1 to 3 are diagrams showing a table exchange operation of a laser beam machine according to the present invention, and FIG. 4 is a perspective view showing an embodiment of the laser beam machine according to the present invention. DESCRIPTION OF SYMBOLS 1... Laser processing machine, 5... Movement guide means (guide rail), 6... Second table (table), 7... Fixed guide means (fixed guide rail), 9... First table (table ), 10...
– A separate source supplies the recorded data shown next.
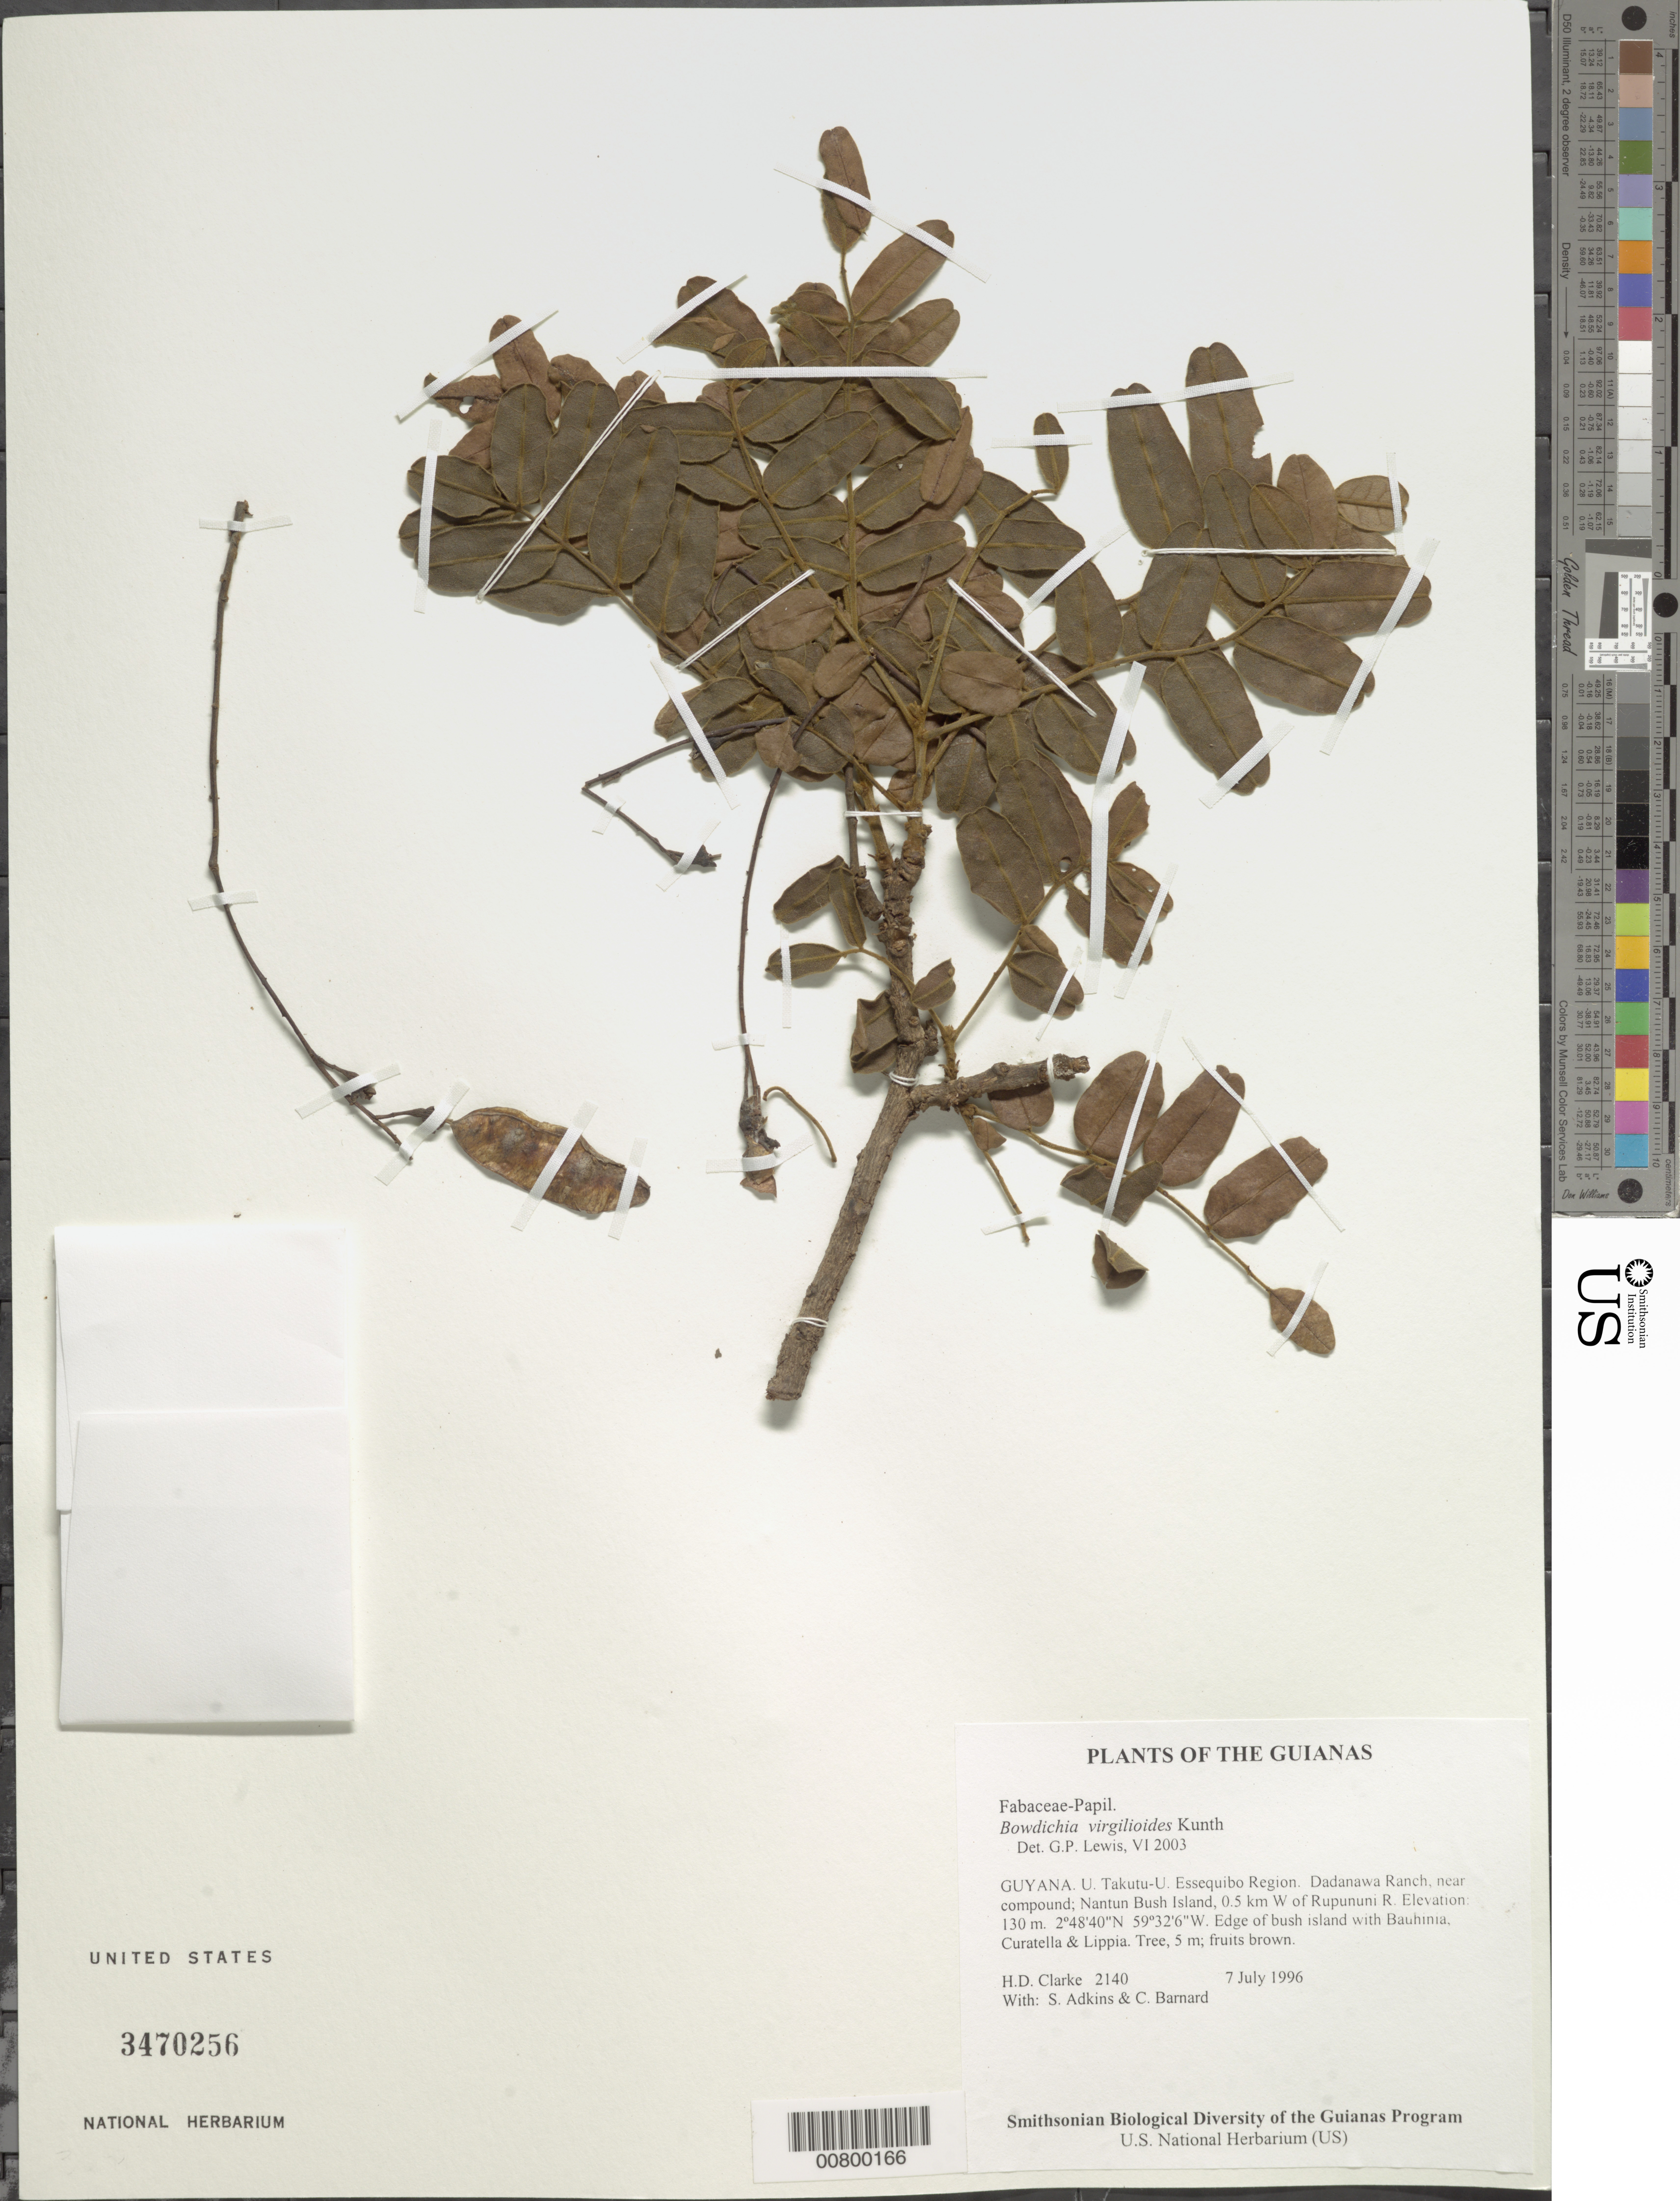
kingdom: Plantae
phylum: Tracheophyta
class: Magnoliopsida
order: Fabales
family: Fabaceae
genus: Bowdichia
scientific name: Bowdichia virgilioides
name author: Kunth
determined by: Lewis, Gwilym P.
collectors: H. D. Clarke, S. Adkins & C. Bernard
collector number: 2140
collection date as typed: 7 July 1996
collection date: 1996-07-07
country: Guyana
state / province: U. Takutu-U. Essequibo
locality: Dadanawa Ranch, near compound; Nantun Bush Island, 0.5 km W of Rupununi R.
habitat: Edge of bush island with Bauhinia, Curatella & Lippia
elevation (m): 130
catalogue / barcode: US 3470256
...Table driving means (engaging chain body), 10f
...Table drive means (chain), 11...Table drive means (drive device), X1...Setup position, X2...Processing device.

Claims (1)

[Claims] 1. A first table is provided on the fixed guide means so as to be movable between two positions, a movable guide means is provided so as to be movable up and down, and a second table is provided on the movable guide means so as to be movable between two positions. a table is provided movably between the two positions;
and a laser processing machine configured by providing a table driving means between the second table.